_Instruções a seguir_
Transcreve tal e qual o trecho do texto sobre o Parque de Gilwell, a começar nas palavras "Na história do" e a terminar depois de "dono (Richard Rolfe)".

Conversa
ao pé do fogo.
O
parque de Gilwell.
Na história do Escotismo, o Parque de Gilwell e a
Insígnia de Madeira têm um lugar de destaque pela sua longevidade e importância
no Movimento. O parque é um local mítico que todos os Escoteiros procuram
visitar quando vão a Inglaterra, sempre repleto de jovens e adultos nas mais
diversas atividades. Foi aqui que surgiu a Insígnia de Madeira, no curso de
formação de dirigentes que, entretanto, se espalhou pelo mundo. Este artigo é
dedicado aos dirigentes cuja curiosidade ainda não está satisfeita.
Um nome
O mais antigo registo de terras pertencentes ao
Parque de Gilwell (ou Gillwell, como se escrevia antigamente) remonta a 1407,
quando faziam parte da Paróquia de Waltham Abbey. O seu proprietário era John
Crow, que chamava às suas terras “Gyldiefords”. As terras mudaram de dono
poucos anos mais tarde e, como era hábito na época, o novo dono (Richard Rolfe)

_Registos_
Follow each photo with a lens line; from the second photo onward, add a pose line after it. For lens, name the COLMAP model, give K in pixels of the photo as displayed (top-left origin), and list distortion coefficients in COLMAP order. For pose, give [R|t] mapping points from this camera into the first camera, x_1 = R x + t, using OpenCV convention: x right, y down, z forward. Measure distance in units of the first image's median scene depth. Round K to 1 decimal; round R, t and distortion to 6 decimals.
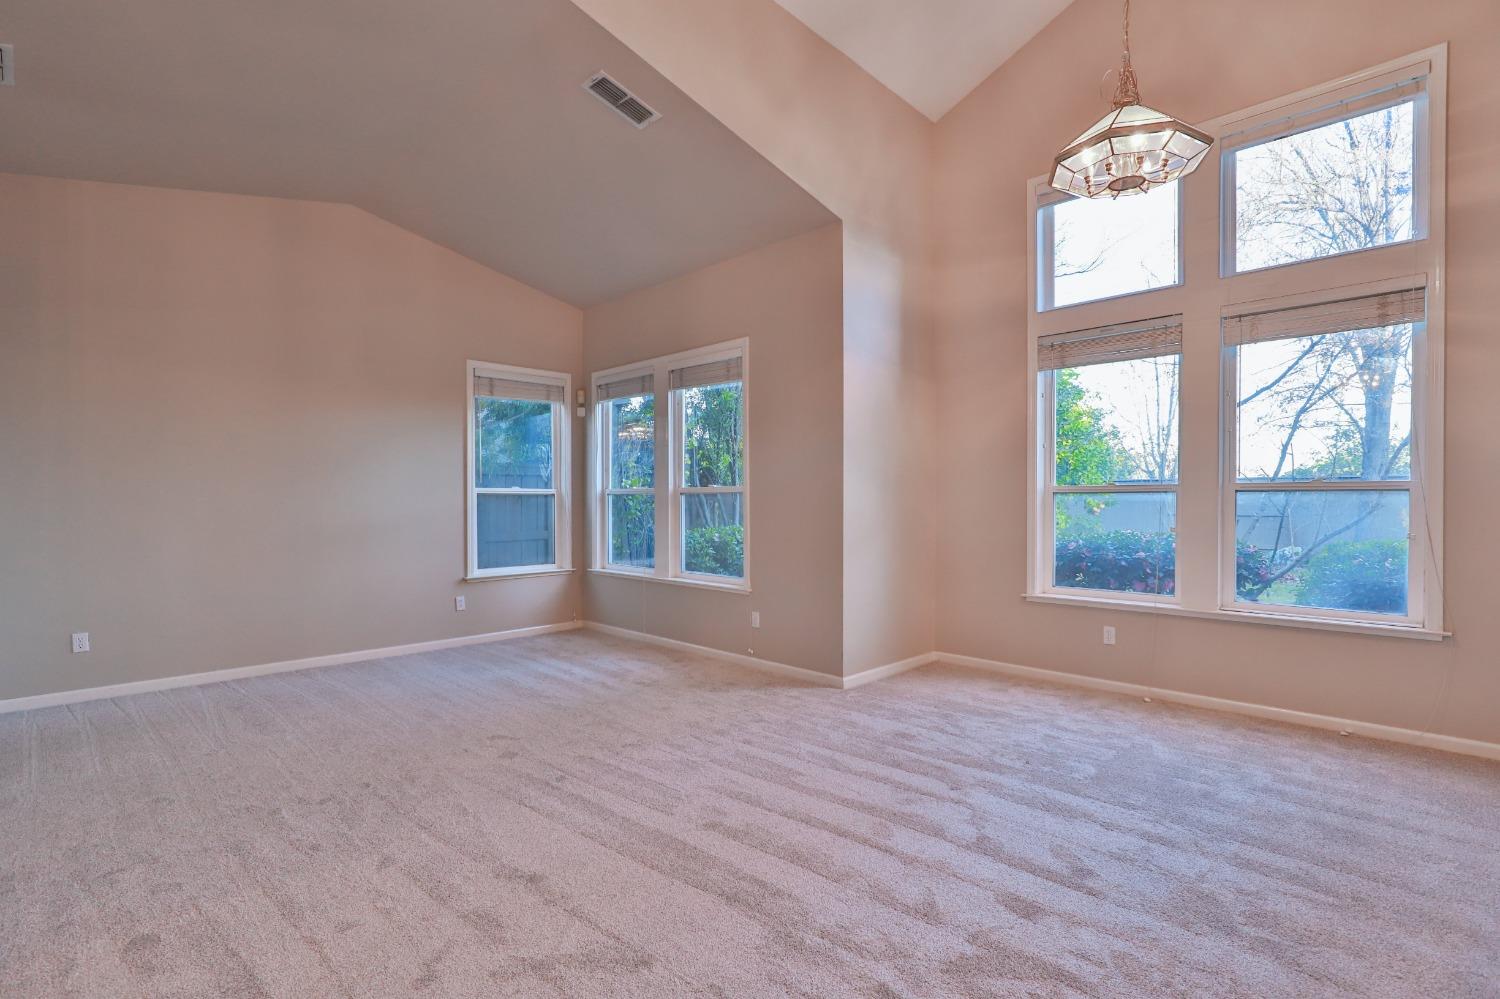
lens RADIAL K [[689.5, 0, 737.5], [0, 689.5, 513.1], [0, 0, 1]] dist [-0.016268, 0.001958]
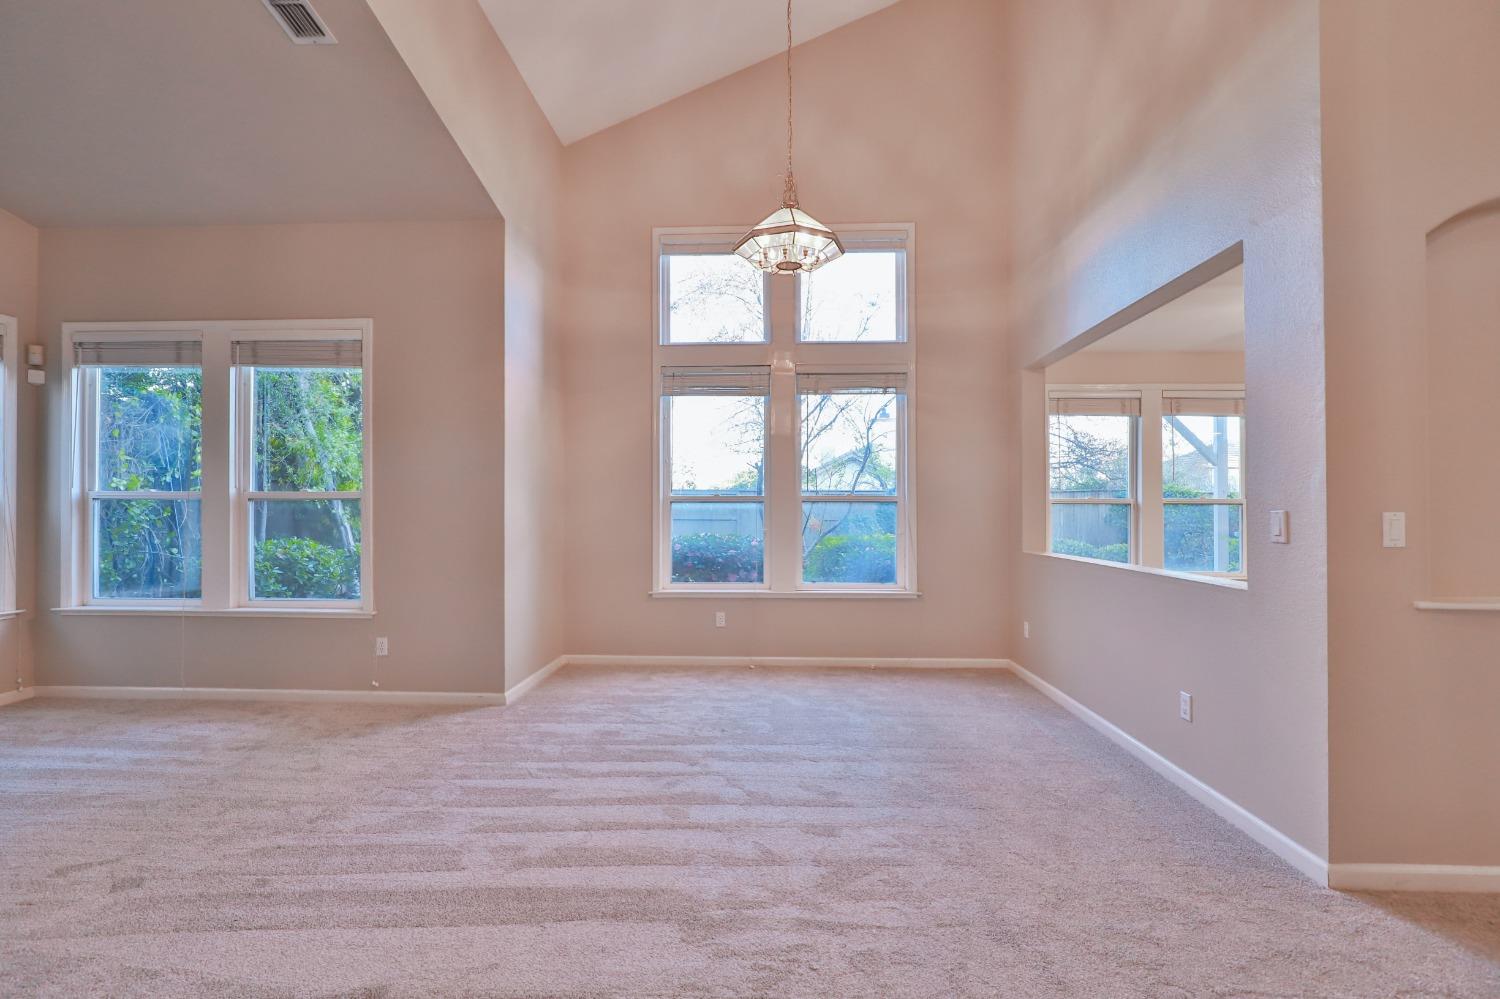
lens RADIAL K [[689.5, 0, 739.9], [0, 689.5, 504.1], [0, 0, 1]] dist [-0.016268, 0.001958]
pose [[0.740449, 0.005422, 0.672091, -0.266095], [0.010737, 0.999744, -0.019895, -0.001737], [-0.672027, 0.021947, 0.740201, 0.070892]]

--

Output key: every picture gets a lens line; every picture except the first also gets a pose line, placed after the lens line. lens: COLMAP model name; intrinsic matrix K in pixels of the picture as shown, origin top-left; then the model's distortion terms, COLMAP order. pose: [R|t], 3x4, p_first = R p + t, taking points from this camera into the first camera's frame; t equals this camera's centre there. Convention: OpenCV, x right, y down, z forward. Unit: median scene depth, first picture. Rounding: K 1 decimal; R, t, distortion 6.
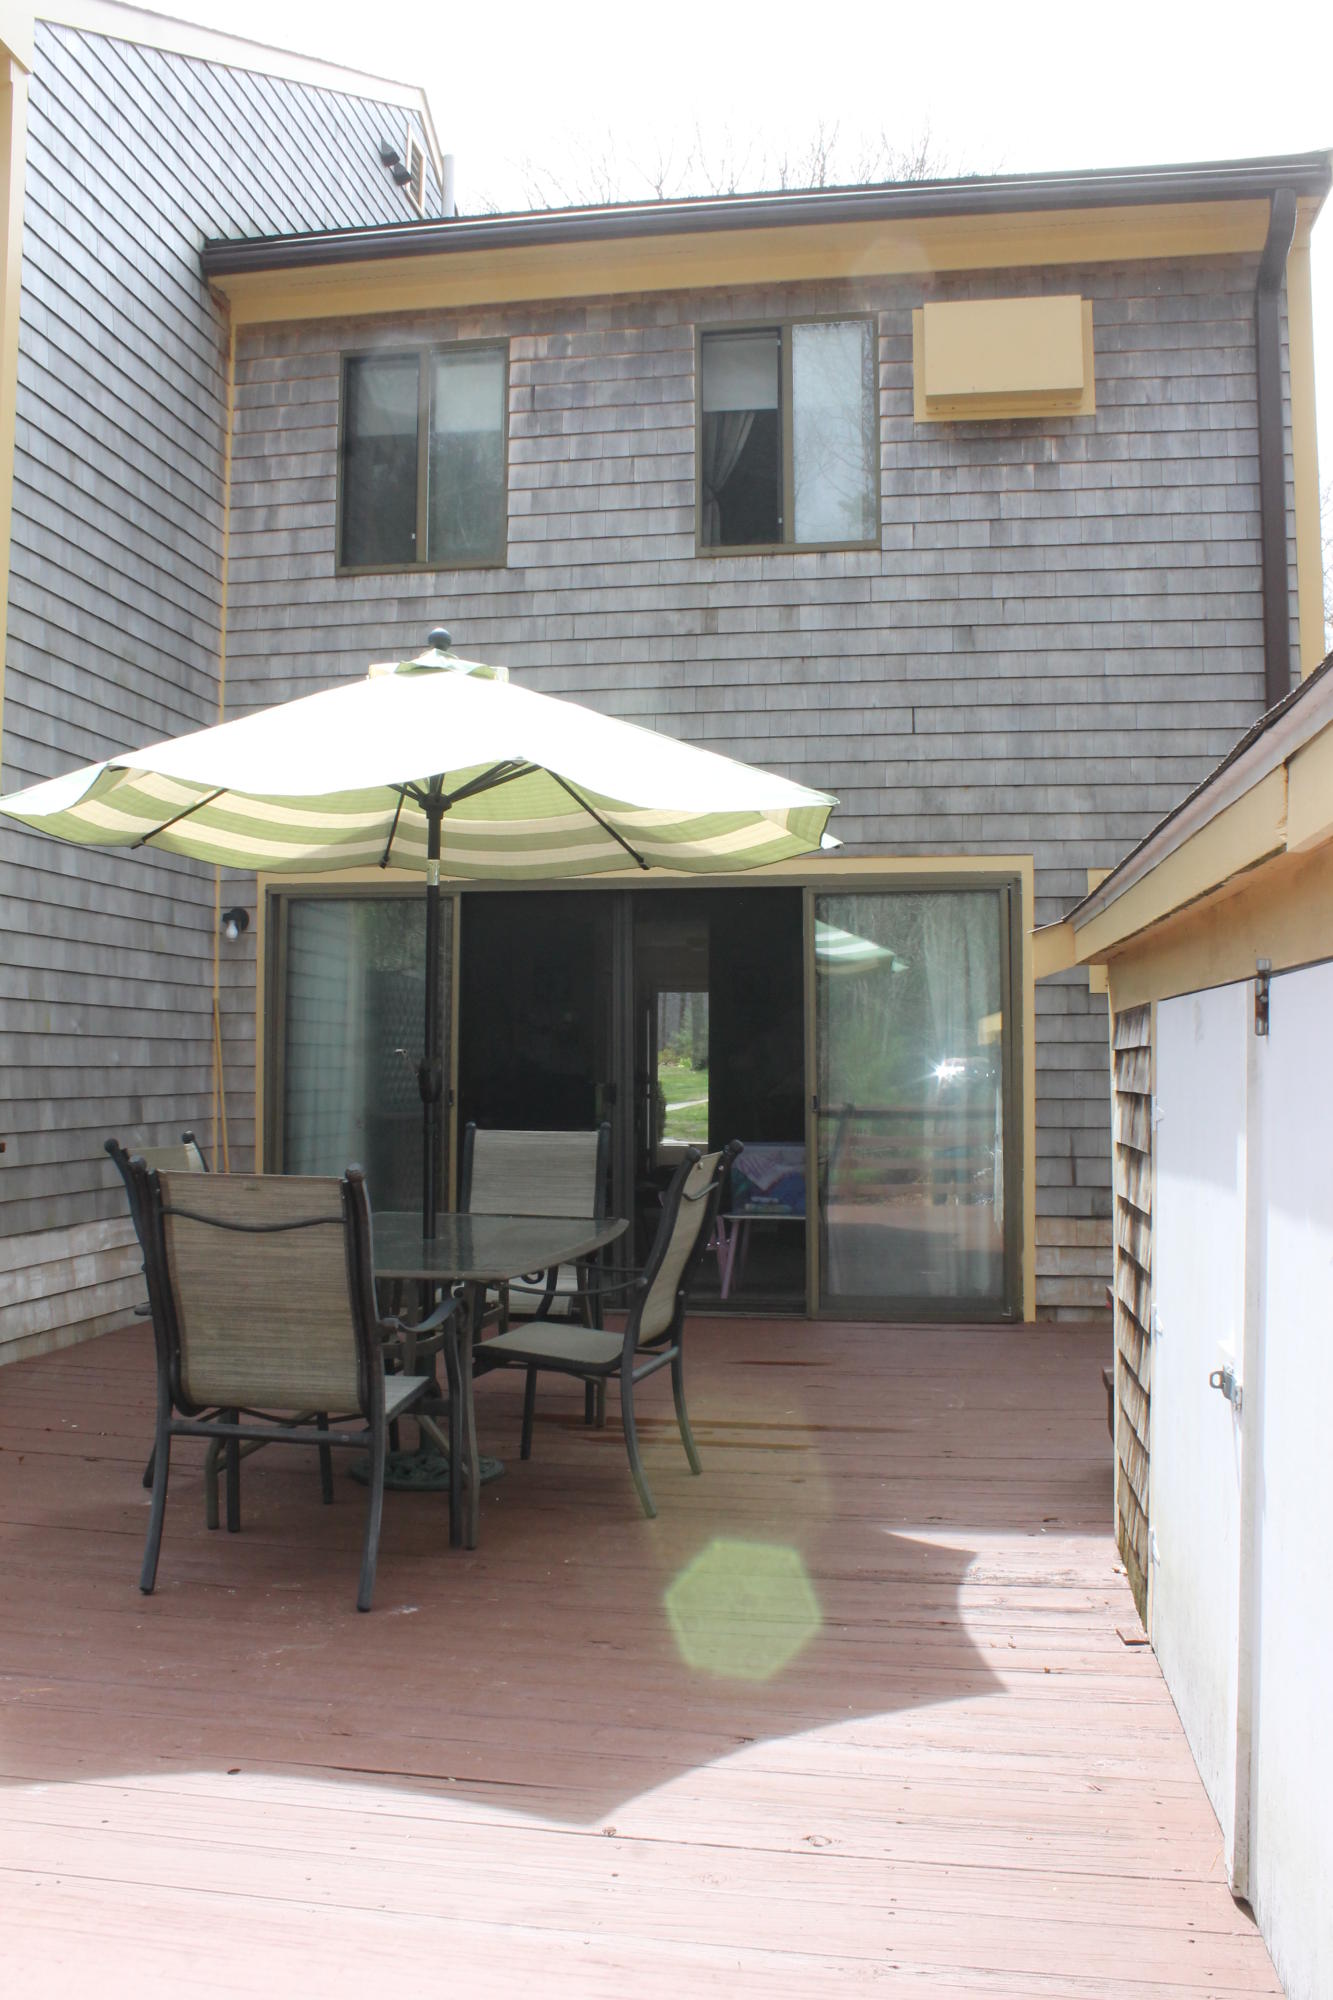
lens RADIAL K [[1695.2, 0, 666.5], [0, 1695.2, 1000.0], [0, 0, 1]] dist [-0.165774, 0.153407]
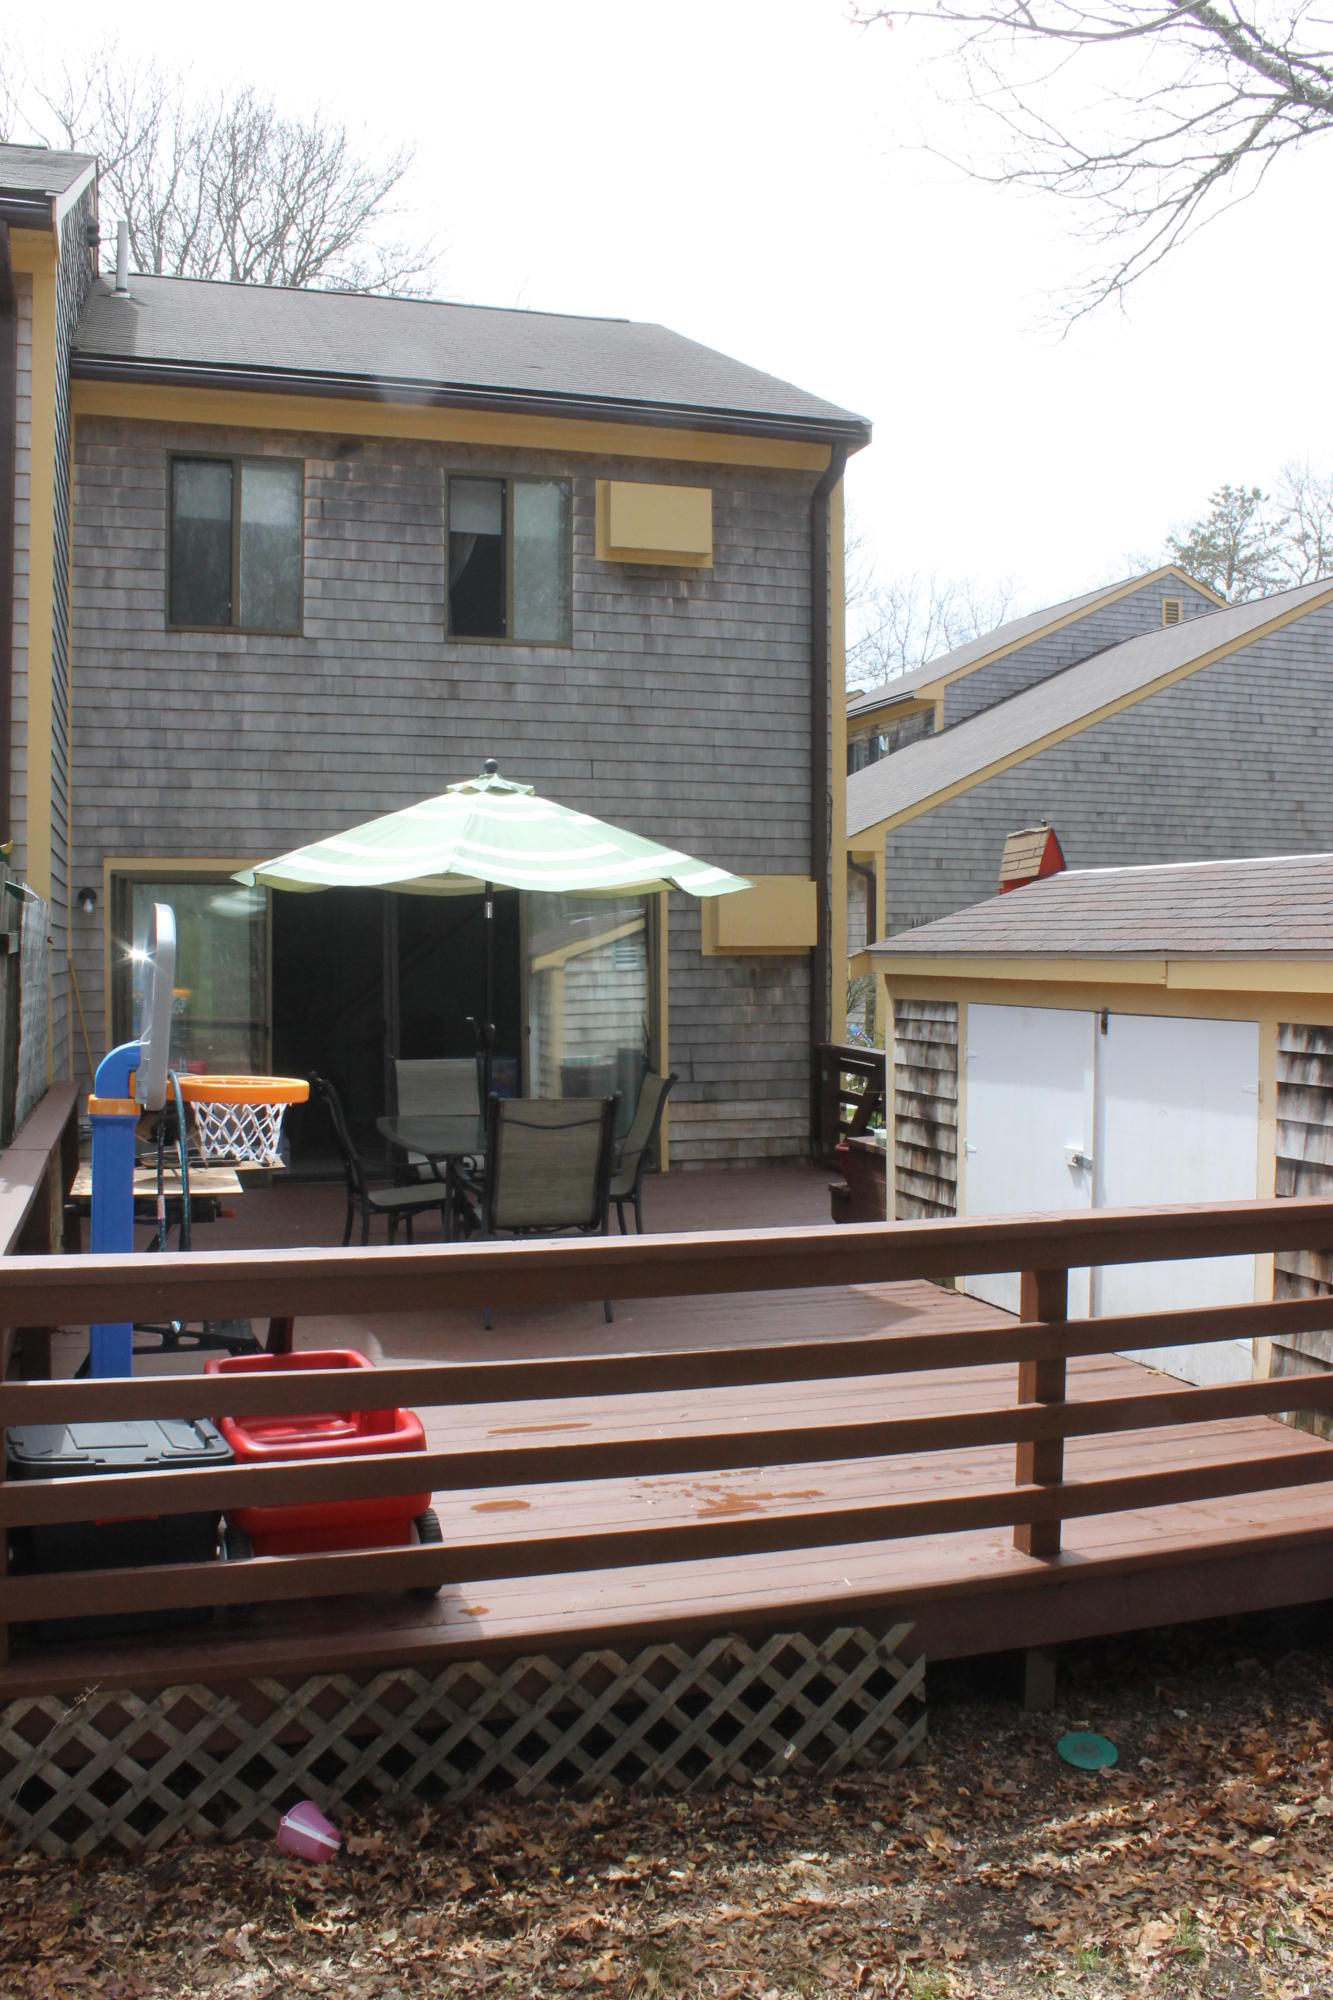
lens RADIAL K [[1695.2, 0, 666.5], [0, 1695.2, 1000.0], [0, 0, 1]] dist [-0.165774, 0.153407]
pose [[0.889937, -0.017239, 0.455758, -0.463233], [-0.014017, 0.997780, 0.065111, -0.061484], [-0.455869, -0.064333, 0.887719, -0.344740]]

_Resolução da tarefa_
Na história do Escotismo, o Parque de Gilwell e a
Insígnia de Madeira têm um lugar de destaque pela sua longevidade e importância
no Movimento. O parque é um local mítico que todos os Escoteiros procuram
visitar quando vão a Inglaterra, sempre repleto de jovens e adultos nas mais
diversas atividades. Foi aqui que surgiu a Insígnia de Madeira, no curso de
formação de dirigentes que, entretanto, se espalhou pelo mundo. Este artigo é
dedicado aos dirigentes cuja curiosidade ainda não está satisfeita.
Um nome
O mais antigo registo de terras pertencentes ao
Parque de Gilwell (ou Gillwell, como se escrevia antigamente) remonta a 1407,
quando faziam parte da Paróquia de Waltham Abbey. O seu proprietário era John
Crow, que chamava às suas terras “Gyldiefords”. As terras mudaram de dono
poucos anos mais tarde e, como era hábito na época, o novo dono (Richard Rolfe)